The market will have plenty of domestic economic data to chew on this week, with developments in Ukraine and questions about China's growth outlook providing an unsettling backdrop. On top of today's factory readings, we will get a host of corporate earnings, housing, and inflation reports the rest of this week.

But the focus will be on the two-day FOMC meeting getting underway on Tuesday, particularly Fed Chairwoman Janet Yellen's first press conference. No surprises are expected from the Fed, particularly on the Taper front.

With the unemployment rate not too far from the Fed's 6.5% target, they will likely try to move past the explicit threshold without roiling the market. This wouldn't be easy, as too vague a threshold leaves open the risk that the market gets ahead of the Fed in pricing the eventual monetary tightening. The FOMC could address this issue in its official statement on Wednesday, but the issue is bound to come up in Janet Yellen's press event that afternoon.

Beyond the Fed and economic data, we have the 2014 Q1 earnings season get underway with the Adobe ADBE and Oracle ORCL results after the close on Tuesday.
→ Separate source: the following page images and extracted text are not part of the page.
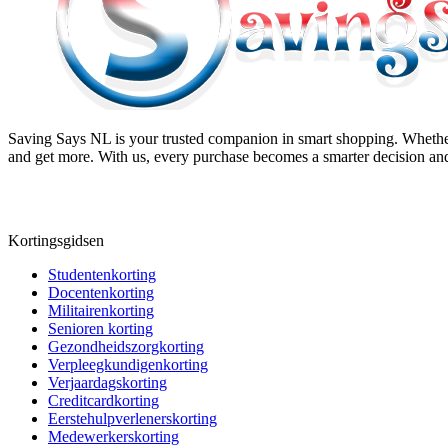
Saving Says NL
is your trusted companion in smart shopping. Whether
and get more. With us, every purchase becomes a smarter decision and
Kortingsgidsen
Studentenkorting
Docentenkorting
Militairenkorting
Senioren korting
Gezondheidszorgkorting
Verpleegkundigenkorting
Verjaardagskorting
Creditcardkorting
Eerstehulpverlenerskorting
Medewerkerskorting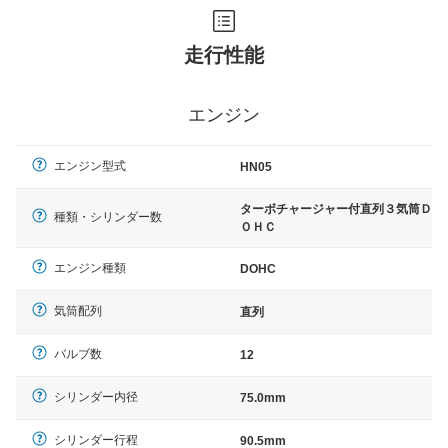
走行性能
エンジン
エンジン型式
HN05
ターボチャージャー付直列３気筒Ｄ
種類・シリンダー数
ＯＨＣ
エンジン種類
DOHC
気筒配列
直列
バルブ数
12
シリンダー内径
75.0mm
シリンダー行程
90.5mm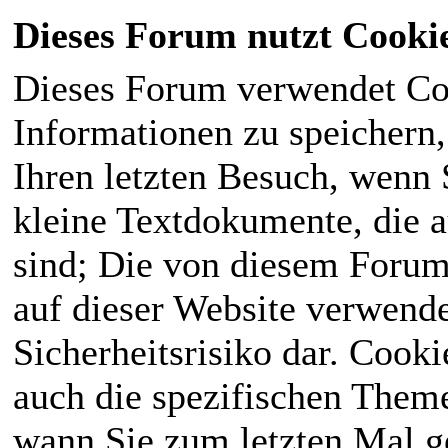
Dieses Forum nutzt Cooki
Dieses Forum verwendet Co
Informationen zu speichern, 
Ihren letzten Besuch, wenn S
kleine Textdokumente, die 
sind; Die von diesem Forum
auf dieser Website verwende
Sicherheitsrisiko dar. Cook
auch die spezifischen Theme
wann Sie zum letzten Mal ge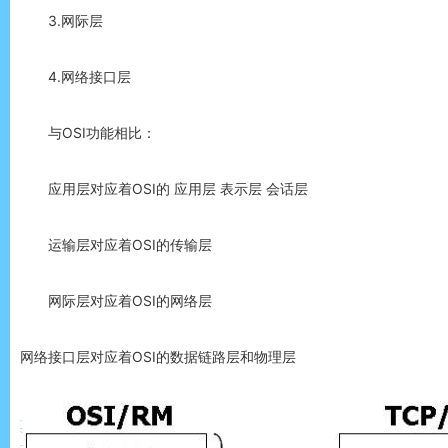
3.网际层
4.网络接口层
与OSI功能相比：
应用层对应着OSI的 应用层 表示层 会话层
运输层对应着OSI的传输层
网际层对应着OSI的网络层
网络接口层对应着OSI的数据链路层和物理层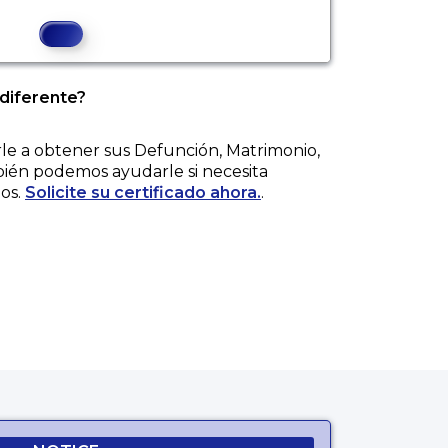
 diferente?
e a obtener sus
Defunción, Matrimonio,
bién podemos ayudarle si necesita
os.
Solicite su certificado ahora.
.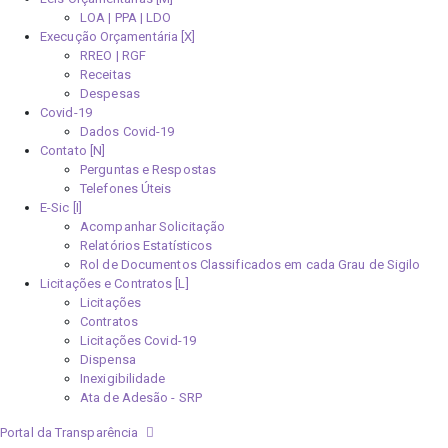
LOA | PPA | LDO
Execução Orçamentária [X]
RREO | RGF
Receitas
Despesas
Covid-19
Dados Covid-19
Contato [N]
Perguntas e Respostas
Telefones Úteis
E-Sic [I]
Acompanhar Solicitação
Relatórios Estatísticos
Rol de Documentos Classificados em cada Grau de Sigilo
Licitações e Contratos [L]
Licitações
Contratos
Licitações Covid-19
Dispensa
Inexigibilidade
Ata de Adesão - SRP
Portal da Transparência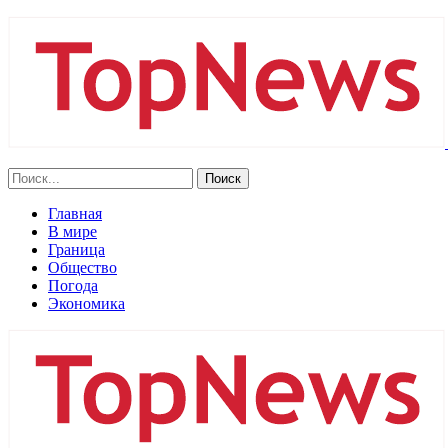
Главная
В мире
Граница
Общество
Погода
Экономика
Companies with fiscal quarters ending in February get counted as part of our Q1 tally and we have a number of other bellwethers like Nike NKE and FedEx FDX reporting later this week as well.

Estimates for 2014 Q1 came down at an accelerated pace as companies predominantly guided lower on 2013 Q4 earnings calls, consistent with the trend we have been seeing for more than a year now.

Total Q1 earnings for companies in the S&P 500 are currently expected to be down -1.5% from the same period last year, a material decline from the +2.1% growth expected in early January 2014. The negative revision trend is widespread, but is particularly notable for the Retail, Basic Materials, Autos, Consumer Staples and the Energy sectors.